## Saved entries
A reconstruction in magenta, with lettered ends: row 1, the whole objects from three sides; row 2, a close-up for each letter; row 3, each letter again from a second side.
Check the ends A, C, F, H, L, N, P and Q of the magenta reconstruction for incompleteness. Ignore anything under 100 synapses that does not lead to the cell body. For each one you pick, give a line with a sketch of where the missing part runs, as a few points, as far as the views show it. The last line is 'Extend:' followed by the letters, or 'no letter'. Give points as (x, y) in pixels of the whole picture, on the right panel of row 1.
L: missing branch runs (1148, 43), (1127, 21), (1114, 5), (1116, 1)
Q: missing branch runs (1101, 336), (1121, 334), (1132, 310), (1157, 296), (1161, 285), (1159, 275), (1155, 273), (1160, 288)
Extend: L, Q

## REQUIRED WORK
Copy the entries above exactly, leaving none out.

## SOLVED PROBLEM
A reconstruction in magenta, with lettered ends: row 1, the whole objects from three sides; row 2, a close-up for each letter; row 3, each letter again from a second side.
Check the ends A, C, F, H, L, N, P and Q of the magenta reconstruction for incompleteness. Ignore anything under 100 synapses that does not lead to the cell body. For each one you pick, give a line with a sketch of where the missing part runs, as a few points, as far as the views show it. The last line is 'Extend:' followed by the letters, or 'no letter'. Give points as (x, y) in pixels of the whole picture, on the right panel of row 1.
L: missing branch runs (1148, 43), (1127, 21), (1114, 5), (1116, 1)
Q: missing branch runs (1101, 336), (1121, 334), (1132, 310), (1157, 296), (1161, 285), (1159, 275), (1155, 273), (1160, 288)
Extend: L, Q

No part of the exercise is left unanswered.